KARACHI: Governor State Bank of Pakistan (SBP) Jameel Ahmad has emphasised the urgent need for greater regional cooperation and innovation to build integrated capital markets capable of mobilizing investment, enhancing resilience, and fostering sustainable growth across Asia.
He was delivering his keynote address at the inaugural International Capital Market Conference 2025 held on Tuesday in Karachi.
Ahmad lauded the SECP for hosting the landmark event and creating a platform for collaboration among policymakers, regulators, and market participants from across the region.
Speaking on the theme Regional Integration and Innovation in Capital Markets: A New Era of Cooperation, the Governor highlighted that no single country can address today’s economic and financial challenges in isolation. ‘In an increasingly interconnected world, regional market integration is not an option — it is a necessity,’ he remarked.
Governor SBP in his address highlighted three dimensions of capital market integration i.e., why regional integration is important, how it can be effectively achieved, and how Pakistan is positioned to contribute.
Governor noted that regional capital markets enable smoother capital flows, harmonized regulations, and broader investment opportunities. For economies with low savings rates and limited bank financing capacity — especially for climate and infrastructure projects — integrated regional markets can serve as a critical financing channel. “When capital is allocated more efficiently, growth becomes more inclusive, resilient, and sustainable,” he added.
Citing successful examples such as the Eastern Caribbean Securities Market and the ASEAN+3 Asian Bond Markets Initiative, the Governor elaborated that integration can lower transaction costs, diversify risk, and broaden investor base. He pointed out that ASEAN+3’s bond markets had expanded from 88 percent of GDP in 2002 to 133 percent in 2025 — demonstrating the power of collective regional action.

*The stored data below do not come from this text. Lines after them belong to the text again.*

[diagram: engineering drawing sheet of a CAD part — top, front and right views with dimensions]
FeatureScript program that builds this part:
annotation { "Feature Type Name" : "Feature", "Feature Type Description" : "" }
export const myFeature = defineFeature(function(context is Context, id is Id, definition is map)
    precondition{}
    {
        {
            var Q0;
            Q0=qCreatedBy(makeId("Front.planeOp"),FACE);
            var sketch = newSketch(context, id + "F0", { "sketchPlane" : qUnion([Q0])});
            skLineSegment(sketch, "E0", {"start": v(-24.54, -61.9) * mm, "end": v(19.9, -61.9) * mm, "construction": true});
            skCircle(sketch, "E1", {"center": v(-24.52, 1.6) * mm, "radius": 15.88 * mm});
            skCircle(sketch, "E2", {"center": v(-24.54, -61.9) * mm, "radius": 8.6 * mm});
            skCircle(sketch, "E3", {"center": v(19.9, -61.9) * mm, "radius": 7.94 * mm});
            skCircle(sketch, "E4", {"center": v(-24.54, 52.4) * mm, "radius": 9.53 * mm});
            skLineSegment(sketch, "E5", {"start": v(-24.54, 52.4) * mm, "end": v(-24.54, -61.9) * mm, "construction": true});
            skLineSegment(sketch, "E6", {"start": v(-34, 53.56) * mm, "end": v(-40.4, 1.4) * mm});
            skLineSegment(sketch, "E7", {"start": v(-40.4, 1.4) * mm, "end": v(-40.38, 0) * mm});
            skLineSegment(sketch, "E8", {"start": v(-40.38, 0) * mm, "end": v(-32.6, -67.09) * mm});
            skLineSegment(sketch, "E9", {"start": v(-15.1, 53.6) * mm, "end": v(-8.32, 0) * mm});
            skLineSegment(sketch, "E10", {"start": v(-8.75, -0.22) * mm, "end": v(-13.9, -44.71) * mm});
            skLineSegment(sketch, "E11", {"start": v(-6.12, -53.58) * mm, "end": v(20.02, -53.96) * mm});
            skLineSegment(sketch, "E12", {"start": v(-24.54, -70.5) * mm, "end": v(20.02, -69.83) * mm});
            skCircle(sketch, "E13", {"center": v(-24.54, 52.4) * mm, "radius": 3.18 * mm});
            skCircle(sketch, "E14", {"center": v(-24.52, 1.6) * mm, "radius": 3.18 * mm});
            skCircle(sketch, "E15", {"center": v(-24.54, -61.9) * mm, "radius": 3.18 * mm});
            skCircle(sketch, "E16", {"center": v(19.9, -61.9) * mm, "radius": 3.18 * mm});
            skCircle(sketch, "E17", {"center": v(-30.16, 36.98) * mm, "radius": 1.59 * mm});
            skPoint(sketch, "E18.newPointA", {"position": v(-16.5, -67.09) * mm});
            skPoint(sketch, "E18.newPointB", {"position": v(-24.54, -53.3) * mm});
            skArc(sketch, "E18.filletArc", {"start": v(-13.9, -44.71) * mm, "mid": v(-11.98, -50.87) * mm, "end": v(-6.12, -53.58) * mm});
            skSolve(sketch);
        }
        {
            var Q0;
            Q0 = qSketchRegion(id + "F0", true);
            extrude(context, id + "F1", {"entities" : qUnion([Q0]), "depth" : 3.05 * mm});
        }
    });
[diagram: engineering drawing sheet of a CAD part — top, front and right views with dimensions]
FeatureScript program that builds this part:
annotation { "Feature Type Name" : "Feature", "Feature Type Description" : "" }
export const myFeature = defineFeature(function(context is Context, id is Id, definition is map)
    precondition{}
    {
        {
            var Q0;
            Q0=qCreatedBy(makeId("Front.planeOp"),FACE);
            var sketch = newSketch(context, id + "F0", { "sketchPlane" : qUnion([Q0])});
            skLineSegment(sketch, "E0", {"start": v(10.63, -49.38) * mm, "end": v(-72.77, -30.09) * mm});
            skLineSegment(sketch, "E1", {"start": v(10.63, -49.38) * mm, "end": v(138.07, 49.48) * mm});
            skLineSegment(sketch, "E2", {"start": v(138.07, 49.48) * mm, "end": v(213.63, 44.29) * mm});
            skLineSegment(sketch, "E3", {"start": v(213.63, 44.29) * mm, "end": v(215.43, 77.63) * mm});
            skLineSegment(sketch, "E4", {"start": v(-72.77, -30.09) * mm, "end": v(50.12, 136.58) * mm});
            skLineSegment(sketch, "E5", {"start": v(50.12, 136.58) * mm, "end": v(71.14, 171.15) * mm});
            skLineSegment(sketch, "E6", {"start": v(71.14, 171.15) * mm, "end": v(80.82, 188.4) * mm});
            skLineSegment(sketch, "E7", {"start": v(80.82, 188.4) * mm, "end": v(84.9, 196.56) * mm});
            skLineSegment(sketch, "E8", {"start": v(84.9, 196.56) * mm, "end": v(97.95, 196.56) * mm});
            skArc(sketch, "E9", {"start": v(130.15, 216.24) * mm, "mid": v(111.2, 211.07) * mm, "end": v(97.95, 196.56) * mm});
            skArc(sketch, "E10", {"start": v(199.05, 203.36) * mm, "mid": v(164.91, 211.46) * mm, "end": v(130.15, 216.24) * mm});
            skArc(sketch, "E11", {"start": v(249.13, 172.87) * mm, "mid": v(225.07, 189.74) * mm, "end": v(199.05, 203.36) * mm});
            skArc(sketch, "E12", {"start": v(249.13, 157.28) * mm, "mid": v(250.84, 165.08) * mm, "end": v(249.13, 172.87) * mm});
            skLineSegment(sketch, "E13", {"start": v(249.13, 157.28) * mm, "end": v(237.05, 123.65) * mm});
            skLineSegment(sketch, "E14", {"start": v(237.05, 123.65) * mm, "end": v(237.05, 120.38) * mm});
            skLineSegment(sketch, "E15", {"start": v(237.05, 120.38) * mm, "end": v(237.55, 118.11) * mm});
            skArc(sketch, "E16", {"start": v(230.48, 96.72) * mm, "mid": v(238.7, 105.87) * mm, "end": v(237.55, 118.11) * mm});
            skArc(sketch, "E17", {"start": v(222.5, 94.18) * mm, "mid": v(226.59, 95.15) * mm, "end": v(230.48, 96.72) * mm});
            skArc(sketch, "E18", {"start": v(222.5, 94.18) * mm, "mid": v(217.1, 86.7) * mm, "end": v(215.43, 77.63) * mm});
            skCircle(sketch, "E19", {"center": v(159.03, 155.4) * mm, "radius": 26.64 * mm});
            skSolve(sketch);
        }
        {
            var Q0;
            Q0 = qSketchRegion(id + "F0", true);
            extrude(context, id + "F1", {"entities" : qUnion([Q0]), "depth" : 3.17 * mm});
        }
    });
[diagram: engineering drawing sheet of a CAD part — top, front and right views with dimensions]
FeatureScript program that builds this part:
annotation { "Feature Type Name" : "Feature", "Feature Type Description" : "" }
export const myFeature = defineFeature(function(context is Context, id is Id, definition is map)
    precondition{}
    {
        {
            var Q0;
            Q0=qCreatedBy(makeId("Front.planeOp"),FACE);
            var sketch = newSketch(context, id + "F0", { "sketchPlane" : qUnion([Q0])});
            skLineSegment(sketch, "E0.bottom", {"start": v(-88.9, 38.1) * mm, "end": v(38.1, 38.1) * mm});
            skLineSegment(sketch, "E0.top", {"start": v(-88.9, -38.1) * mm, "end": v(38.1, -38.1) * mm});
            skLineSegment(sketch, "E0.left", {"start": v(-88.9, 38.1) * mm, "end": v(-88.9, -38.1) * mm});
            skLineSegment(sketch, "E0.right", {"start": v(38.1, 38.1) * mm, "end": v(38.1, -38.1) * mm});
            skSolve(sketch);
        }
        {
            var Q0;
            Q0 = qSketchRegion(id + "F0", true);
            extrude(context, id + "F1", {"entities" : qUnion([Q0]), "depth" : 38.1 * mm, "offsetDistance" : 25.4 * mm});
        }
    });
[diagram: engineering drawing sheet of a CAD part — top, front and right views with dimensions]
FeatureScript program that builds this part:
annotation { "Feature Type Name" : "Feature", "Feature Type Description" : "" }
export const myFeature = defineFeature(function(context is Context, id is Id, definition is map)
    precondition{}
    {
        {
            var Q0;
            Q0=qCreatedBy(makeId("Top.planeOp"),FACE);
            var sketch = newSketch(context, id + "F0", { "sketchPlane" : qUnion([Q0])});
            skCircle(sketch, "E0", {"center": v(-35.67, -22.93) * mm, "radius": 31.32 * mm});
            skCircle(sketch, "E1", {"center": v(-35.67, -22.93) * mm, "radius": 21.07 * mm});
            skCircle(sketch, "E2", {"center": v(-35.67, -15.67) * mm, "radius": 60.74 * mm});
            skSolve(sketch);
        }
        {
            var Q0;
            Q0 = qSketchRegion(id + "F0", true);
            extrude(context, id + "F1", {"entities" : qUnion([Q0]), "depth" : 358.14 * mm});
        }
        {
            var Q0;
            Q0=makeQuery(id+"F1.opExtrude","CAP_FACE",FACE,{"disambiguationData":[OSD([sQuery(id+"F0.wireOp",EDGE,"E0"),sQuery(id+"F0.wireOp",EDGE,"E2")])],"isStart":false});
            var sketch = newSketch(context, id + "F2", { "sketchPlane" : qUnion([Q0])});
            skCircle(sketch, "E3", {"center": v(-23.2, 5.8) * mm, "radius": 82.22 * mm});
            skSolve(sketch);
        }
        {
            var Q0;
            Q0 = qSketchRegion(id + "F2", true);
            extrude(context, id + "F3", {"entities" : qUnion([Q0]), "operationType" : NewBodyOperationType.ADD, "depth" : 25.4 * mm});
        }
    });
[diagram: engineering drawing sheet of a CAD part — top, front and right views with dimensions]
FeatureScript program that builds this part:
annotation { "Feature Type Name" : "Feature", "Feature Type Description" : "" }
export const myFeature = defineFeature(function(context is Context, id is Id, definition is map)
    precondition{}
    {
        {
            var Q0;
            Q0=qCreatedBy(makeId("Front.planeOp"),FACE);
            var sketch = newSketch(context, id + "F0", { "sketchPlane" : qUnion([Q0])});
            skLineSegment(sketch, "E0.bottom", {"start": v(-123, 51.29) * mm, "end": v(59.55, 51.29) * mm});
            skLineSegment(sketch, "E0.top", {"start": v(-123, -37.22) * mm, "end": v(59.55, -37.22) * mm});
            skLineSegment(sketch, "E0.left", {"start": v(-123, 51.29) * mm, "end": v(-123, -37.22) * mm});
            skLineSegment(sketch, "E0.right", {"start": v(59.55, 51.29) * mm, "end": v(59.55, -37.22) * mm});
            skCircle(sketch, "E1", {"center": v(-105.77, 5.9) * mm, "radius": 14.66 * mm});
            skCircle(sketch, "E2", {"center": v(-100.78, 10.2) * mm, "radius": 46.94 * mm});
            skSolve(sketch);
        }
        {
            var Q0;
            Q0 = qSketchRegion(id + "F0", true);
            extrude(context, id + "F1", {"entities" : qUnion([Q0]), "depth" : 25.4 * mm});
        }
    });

To unlock similar benefits in Asia, the Governor outlined four key prerequisites that include alignment of regulatory frameworks, development of market connectivity infrastructure, harmonization of legal & institutional structures, and strengthening of collaboration among regulators and market participants. He also cautioned that integration brings risks of contagion and imbalance, which must be mitigated through strong surveillance frameworks and sound macroeconomic coordination.
Turning to Pakistan’s role, the Governor said the country is now better placed to undertake structural reforms following recent economic stabilization. Under the SBP’s Vision 2028 and the government’s Uraan Pakistan blueprint, efforts are underway to expand access to finance, foster innovation, and build a resilient, technology-driven financial ecosystem.
Ahmad highlighted SBP’s key initiatives for advancing regional and domestic integration of capital markets. These included expanding the country’s Raast instant payment system beyond borders through its linkage with the Arab Monetary Fund’s Buna platform, as well as developing a unified digital identity and KYC framework with SECP and PSX to simplify investor access across banking, insurance, and capital markets.
“The integration of our capital markets represents a historic opportunity to harness our own savings for our development, to strengthen financial stability, and to amplify our collective voice in the global financial system,” the Governor concluded. “Achieving this vision will require sustained political will, regulatory cooperation, and mutual trust. Together, we can build a region that finances its own future.”